Parker, 71, is almost synonymous with DCCC. He joined the faculty there in 1977 as assistant to the vice president for administration after teaching at Milwaukee Area Technical College and working at Vassar College in Poughkeepsie, N.Y.
Within a few years, Parker became dean of management systems, planning and enrollment management, and vice president for community and corporate education before his appointment as president in 2003.
Parker is well known for his drive to bring DCCC in line with any other institution of higher learning, building partnerships with local businesses to help usher in an era of modern facilities and updated technical training at the college.
“He was a quiet man with a quiet smile and he was very effective,” said former Republican state representative and county council Chairman Mario Civera, of Upper Darby. “He was the architect of the community college system. He knew it, he understood it and he was effective.”
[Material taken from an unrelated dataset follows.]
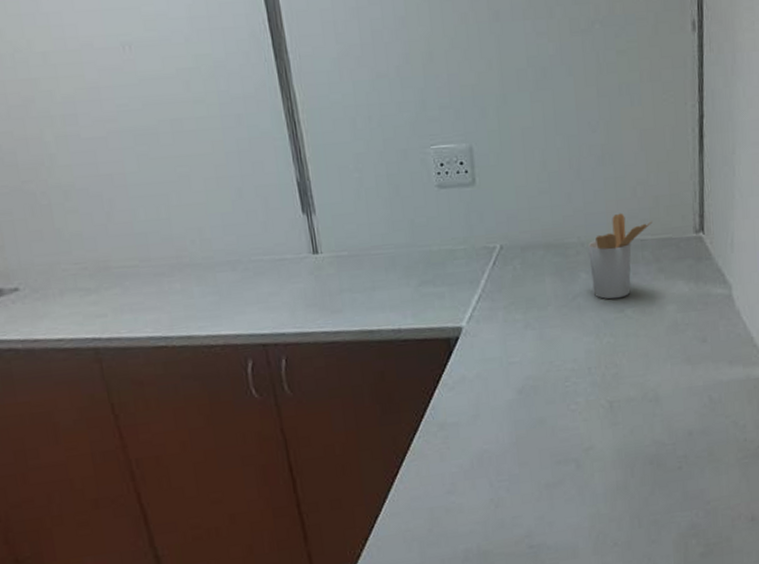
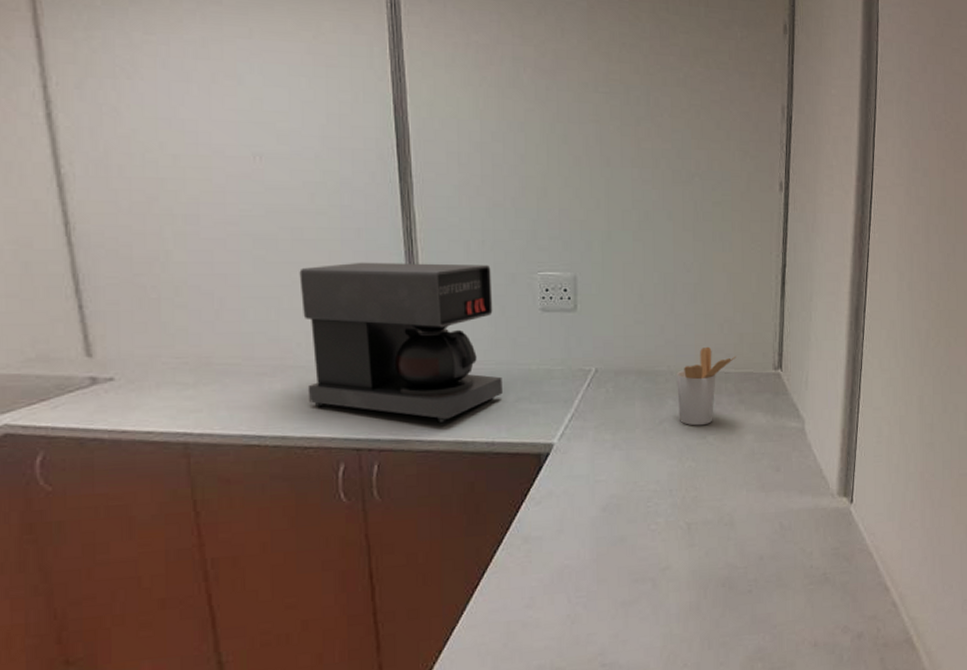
coffee maker: none [184,142,405,313] -> present [299,262,503,423]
Civera said he had many breakfasts with Parker, who led the charge in Harrisburg to restore funding to community colleges following drastic cuts many years ago and was the key driver to build a new, state-ofthe-art STEM Center in 2010, teaching science, technology, engineering and math.
Susan Parker attributed that success to her husband’s links to the community, evidenced by his political relationships and the numerous boards he sat on, as well as his open-minded, generous and humble personality.
Susan Parker noted two of her husband’s hospice nurses were able to get their registrations thanks in part to partnerships DCCC made with other surrounding colleges and universities that allowed for the easy transfer of credits and reduced tuitions.
“He was a community person,” she said. “You could come in and share your ideas and you weren’t blown off.”
Though 71 years old, Susan Parker said her husband didn’t look it and even continued to play tennis with some old college pals on Sundays.
Parker also served not only as an inspiration to their own two children, she said, but to their children’s friends and countless others at the college as well, many of which had recently stopped by to say hello or given a phone call. She recounted one woman from Burundi that her husband had helped to secure a teaching position and another student who had his picture as a screensaver on his computer.
Parker’s non-judgmental attitude and willingness to help those in need benefitted at least one of their children’s friends, she said, when the couple took him in during a rough patch and helped him begin a career in commercial air conditioning.
“He met you where you were,” said Susan Parker. “He was their mentor. His humility, I think, said a lot.”
“Everybody liked the guy,” said Civera. “He was well respected in Harrisburg and that’s a big loss, it really is. People will go on, they’ll run the institution, but he really had his footprint there.”